Purpose Cardiac allograft vasculopathy (CAV) is one of the major factors limiting long-term survival. A severe form of CAV is small vessel disease which results in restrictive cardiac physiology (RCP). This RCP causes a very stiff heart which leads to significant reduction in cardiac index and elevation of cardiac pressures. The pathophysiology behind this RCP is most likely due to small vessel CAV with scarring and fibrosis. The outcome of patients with this RCP has not been well established. Methods Between 2010 and 2017 we assessed 23 heart transplant patients who developed RCP defined by right atrial pressure ≥ 15 mmHg, pulmonary artery diastolic pressure ≥ 15 mmHg, pulmonary capillary wedge ≥ 15 mmHg, and cardiac index ≤ 2.2 mm. Subsequent outcomes after diagnosis of RCP were 3-year survival, freedom from CAV (angiographic stenosis>30%), non-fatal major adverse cardiac events (NF-MACE: MI, new CHF, PCI, ICD implant, stroke), development of donor-specific antibodies (DSA) and re-hospitalizations. 1-year freedom from acute cellular rejection (ACR) was also assessed as risk factors for the development of RCP. The study group was compared with a case-controlled group 2:1 matched by age, gender, and era.
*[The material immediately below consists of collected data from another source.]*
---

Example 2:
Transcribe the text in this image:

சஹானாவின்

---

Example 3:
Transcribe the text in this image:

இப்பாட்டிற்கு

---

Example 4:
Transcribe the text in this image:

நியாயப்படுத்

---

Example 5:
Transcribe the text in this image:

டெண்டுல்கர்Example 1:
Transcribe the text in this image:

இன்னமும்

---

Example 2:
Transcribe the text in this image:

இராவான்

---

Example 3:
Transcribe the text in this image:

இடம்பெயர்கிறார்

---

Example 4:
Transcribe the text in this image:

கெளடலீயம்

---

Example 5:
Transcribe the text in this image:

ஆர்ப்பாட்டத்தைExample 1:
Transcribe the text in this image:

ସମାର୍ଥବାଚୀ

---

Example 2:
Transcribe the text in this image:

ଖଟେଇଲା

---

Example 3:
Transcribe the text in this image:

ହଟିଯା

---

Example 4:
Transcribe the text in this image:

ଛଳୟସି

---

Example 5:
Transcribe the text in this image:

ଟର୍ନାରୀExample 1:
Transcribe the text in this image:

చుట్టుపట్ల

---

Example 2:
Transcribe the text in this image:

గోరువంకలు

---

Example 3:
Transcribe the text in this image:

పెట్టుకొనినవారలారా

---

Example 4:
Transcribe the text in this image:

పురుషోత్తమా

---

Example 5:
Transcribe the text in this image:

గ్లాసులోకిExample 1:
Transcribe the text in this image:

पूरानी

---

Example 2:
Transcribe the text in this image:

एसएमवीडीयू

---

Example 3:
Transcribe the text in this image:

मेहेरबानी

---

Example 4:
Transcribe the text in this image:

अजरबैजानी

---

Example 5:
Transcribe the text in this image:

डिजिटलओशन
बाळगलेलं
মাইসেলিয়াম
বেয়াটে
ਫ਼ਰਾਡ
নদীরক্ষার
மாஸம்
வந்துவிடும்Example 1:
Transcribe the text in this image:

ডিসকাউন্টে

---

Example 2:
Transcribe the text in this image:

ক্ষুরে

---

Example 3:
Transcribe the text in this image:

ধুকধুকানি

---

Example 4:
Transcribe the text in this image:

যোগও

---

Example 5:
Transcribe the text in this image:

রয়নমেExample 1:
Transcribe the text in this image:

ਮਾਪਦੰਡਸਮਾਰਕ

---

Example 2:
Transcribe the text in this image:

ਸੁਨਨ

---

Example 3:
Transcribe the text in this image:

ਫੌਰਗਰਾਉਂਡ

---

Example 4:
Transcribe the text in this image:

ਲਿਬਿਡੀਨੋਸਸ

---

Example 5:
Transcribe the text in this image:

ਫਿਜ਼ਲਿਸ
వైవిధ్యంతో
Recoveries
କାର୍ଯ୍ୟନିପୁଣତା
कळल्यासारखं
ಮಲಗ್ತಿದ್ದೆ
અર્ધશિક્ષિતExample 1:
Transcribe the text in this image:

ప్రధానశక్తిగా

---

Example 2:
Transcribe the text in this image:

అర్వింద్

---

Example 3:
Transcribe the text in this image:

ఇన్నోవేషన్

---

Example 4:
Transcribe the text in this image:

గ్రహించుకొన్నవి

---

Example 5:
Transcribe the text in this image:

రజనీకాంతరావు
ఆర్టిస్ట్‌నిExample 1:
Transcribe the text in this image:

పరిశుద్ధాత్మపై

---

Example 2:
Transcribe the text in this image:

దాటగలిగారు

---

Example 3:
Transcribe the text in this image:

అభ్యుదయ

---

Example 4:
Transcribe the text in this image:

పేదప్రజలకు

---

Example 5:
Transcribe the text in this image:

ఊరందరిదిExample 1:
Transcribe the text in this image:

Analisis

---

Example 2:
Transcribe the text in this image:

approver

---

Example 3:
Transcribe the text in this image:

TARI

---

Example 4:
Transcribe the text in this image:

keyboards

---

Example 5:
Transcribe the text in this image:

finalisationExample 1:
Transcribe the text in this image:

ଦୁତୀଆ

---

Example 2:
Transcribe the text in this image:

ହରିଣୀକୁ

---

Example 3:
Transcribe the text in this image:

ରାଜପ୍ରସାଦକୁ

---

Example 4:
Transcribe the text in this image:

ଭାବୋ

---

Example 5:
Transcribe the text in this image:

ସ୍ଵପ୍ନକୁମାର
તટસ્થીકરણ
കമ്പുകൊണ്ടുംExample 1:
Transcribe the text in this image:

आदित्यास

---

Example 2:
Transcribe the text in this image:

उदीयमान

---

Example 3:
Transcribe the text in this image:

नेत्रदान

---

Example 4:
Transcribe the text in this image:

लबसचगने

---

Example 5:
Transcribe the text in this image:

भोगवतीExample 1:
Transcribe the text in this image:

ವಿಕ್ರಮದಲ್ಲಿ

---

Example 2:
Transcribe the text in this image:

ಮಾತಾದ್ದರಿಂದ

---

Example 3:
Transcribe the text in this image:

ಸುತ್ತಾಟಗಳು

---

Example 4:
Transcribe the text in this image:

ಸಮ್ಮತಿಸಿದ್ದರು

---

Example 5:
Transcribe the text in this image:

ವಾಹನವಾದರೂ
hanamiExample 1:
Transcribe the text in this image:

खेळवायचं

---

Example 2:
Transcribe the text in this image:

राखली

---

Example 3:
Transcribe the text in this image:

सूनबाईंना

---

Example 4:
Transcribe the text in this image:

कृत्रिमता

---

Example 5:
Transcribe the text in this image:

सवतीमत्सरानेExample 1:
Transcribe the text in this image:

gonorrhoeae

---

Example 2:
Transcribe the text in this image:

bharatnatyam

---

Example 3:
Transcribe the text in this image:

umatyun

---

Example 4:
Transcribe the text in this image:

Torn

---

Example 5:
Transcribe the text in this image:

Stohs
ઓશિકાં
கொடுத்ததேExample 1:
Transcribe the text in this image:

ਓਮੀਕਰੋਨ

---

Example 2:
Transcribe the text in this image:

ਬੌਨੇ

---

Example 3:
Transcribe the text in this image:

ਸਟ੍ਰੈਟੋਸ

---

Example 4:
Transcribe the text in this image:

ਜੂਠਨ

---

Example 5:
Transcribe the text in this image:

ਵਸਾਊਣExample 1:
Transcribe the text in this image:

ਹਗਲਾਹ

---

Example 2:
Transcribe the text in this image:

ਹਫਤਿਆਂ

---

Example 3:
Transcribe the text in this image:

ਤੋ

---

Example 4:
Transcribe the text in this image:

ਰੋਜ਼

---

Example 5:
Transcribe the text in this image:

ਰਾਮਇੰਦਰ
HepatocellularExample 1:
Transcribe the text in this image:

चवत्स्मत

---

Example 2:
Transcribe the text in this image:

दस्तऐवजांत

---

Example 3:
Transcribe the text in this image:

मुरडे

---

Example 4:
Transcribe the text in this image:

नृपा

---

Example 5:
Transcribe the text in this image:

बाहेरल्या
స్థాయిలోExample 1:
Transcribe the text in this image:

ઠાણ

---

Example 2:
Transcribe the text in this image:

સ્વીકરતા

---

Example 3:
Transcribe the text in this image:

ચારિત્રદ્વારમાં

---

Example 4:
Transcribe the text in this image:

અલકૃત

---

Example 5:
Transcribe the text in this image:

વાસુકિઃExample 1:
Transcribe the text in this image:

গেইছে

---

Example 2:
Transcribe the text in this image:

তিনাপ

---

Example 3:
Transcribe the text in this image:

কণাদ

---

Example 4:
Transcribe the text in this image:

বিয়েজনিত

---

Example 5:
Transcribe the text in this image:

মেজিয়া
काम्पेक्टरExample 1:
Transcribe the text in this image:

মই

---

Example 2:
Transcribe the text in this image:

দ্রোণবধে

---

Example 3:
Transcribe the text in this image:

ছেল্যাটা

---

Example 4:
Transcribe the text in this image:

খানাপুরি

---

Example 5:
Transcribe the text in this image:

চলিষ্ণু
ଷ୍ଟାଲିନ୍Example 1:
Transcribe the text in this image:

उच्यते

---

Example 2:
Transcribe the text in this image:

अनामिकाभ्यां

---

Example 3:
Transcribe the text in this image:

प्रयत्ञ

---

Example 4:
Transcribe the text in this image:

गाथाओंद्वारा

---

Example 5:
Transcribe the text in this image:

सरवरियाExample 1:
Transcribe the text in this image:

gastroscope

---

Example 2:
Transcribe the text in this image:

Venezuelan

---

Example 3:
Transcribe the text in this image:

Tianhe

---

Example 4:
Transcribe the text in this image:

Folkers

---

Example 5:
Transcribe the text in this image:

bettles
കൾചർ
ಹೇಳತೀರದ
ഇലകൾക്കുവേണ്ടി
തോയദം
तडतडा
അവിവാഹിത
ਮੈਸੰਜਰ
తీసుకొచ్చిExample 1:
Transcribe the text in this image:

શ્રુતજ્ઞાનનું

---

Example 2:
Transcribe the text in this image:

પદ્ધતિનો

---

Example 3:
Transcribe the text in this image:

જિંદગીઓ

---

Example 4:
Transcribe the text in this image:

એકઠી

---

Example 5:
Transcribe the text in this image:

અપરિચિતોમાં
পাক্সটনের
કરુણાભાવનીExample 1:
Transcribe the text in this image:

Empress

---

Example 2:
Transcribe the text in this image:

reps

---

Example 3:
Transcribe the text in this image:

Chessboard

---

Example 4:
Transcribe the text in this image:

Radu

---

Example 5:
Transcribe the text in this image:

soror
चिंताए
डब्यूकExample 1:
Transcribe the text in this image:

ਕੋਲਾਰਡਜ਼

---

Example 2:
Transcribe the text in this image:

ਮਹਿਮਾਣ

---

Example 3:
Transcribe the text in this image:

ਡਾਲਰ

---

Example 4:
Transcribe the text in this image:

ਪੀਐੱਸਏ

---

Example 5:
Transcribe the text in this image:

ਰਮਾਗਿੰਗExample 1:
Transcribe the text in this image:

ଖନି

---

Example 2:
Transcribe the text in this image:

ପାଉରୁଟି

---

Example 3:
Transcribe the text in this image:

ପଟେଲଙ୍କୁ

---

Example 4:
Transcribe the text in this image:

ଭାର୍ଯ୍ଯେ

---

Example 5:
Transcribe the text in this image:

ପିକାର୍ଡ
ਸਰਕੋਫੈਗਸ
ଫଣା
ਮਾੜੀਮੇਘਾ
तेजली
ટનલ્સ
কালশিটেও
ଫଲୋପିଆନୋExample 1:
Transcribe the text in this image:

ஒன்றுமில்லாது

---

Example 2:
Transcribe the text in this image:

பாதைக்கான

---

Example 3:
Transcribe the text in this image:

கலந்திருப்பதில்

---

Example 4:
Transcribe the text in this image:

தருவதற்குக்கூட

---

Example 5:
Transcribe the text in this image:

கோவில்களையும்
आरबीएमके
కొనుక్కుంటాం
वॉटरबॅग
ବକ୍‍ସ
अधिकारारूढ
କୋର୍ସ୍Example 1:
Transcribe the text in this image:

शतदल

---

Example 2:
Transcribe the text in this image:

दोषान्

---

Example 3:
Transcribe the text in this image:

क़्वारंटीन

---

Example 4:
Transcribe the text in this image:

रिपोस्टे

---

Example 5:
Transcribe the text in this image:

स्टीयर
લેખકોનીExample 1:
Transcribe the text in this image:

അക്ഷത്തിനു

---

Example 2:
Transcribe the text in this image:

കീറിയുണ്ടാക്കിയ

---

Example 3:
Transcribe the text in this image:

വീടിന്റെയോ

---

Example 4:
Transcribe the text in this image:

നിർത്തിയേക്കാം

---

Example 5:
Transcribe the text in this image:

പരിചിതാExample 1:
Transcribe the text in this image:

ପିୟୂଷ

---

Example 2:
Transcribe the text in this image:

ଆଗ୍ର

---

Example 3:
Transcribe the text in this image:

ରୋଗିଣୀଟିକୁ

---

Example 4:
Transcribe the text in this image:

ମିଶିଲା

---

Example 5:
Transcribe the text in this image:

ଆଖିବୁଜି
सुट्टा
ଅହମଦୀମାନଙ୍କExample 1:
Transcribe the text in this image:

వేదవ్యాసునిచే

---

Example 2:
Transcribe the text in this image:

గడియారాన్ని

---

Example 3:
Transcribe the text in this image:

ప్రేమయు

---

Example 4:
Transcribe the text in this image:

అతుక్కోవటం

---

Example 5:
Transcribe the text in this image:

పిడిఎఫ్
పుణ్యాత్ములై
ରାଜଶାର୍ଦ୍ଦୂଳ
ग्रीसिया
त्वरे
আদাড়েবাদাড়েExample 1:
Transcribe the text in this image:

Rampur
Results The average time from transplant to the diagnosis of RCP was 1.5 ± 1.4 years. The RCP group compared to control had significantly lower subsequent 3-year survival, 3-year freedom from CAV, NF-MACE and hospitalizations. There was also a lower freedom from 1-year cellular rejection episodes and DSA in the RCP group compared to control. (See table) Conclusion Heart transplant patients who develop early RCP appear to have significantly reduced survival. ACR and DSA are associated with the development of RCP. As these patients do not appear to have a reversible cause, appropriate patients may be assessed for re-transplantation.